Well observed Seinfeldski.
re: Debugging is twice as hard as writing the code in the first place.
Yeah—still not a fan of this quote. It relies on ‘writing the code in the first place’ meaning something of any importance. I could say that my 12 line strong AI program is written and just needs to be debugged a little… given these terms.
Sounds more like an entropy argument where incorrect code is much more highly probable than correct code, and while our caffeine and cool ranch dorito fueled minds may get into the neighborhood of order it only comes at great cost: every bug we move out of code, ends up munching in the dorito bag we left under the table several weeks before.
It seems the fundamental point, or a way to better define ‘writing code’ is to say that you can write code that works for some input/outputs much more easily than for ALL input/outputs. Therefore, Skilling et al can create a house of cards that works for some time but once reality random walks to something unanticipated then someone is left shuffling out the door.
the debugging quote is silly. Unless I missed the point, it is considerably more clear and just as instructive to say ‘it’s easier to write broken code than correct code, therefore if broken code is the best you can do...’

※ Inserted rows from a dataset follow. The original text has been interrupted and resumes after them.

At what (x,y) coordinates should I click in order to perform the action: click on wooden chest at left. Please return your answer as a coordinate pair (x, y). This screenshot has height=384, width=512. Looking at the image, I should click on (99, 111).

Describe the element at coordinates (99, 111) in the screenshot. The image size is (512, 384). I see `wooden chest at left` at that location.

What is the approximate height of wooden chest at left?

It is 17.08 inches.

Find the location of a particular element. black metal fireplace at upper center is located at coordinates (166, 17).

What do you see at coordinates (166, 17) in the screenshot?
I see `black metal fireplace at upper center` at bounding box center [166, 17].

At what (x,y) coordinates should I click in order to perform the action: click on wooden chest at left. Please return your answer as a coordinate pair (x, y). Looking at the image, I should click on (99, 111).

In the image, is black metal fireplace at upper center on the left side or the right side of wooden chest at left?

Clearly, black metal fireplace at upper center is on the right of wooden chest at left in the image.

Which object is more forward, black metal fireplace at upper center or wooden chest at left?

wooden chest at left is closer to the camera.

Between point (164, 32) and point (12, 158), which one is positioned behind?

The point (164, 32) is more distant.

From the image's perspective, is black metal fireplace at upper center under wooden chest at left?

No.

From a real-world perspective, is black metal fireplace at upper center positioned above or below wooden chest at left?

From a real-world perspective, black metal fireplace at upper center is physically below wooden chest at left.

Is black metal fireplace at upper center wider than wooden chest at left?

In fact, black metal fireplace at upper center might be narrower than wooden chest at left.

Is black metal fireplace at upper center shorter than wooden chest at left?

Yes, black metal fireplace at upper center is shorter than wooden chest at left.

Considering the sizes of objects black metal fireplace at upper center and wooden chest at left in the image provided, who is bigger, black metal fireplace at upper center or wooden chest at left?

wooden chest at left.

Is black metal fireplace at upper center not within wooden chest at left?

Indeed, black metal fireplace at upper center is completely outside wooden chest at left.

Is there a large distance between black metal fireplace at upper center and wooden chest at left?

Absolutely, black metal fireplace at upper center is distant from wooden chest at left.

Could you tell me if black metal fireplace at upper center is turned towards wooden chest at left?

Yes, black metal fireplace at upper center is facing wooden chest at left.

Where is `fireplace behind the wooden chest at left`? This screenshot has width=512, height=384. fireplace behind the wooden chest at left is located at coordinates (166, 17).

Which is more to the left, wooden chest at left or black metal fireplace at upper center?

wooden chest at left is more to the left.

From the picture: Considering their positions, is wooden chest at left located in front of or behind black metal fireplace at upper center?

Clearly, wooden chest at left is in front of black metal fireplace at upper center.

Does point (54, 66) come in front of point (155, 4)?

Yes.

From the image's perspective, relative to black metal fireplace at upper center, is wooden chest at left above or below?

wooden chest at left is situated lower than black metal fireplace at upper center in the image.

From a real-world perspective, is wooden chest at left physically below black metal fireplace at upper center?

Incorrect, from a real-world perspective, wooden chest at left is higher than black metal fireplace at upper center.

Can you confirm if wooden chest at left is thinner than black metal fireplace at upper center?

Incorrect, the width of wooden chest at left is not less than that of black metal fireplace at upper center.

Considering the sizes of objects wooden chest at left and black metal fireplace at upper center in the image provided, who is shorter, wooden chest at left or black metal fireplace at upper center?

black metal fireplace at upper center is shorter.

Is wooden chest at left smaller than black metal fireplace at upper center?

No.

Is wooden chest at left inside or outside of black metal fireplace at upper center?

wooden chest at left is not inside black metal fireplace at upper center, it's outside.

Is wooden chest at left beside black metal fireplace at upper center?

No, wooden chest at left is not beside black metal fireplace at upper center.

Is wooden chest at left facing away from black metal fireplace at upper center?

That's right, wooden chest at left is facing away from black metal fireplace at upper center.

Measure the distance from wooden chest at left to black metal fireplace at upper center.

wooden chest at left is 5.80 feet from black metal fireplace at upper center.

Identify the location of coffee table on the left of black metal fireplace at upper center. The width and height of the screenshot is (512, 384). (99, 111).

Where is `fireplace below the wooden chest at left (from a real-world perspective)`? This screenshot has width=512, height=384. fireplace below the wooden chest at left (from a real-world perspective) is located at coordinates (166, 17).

Not overwhelmingly on-topic?
So we have a small minority of financial wizards and their supporting frameworks convincing everyone that they can take an overwhelmingly, inhumanly complex system and quantify the risk of ALL scenarios. Then when this is proven out as hubris, the broader system appears to exhibit cascading failures that impact direct and non-direct participants. The given leaders with vast resources could essentially flip a coin on the post-hoc solution, biased by the proximity of their next election.
So yes, MBS’s aren’t active agents with goals, but their caretakers with profit-maximizing motives are. Should we have better engineered the macro-system or the mortgage backed securities?
Maybe we need a Friendly Mortgage Securitization project.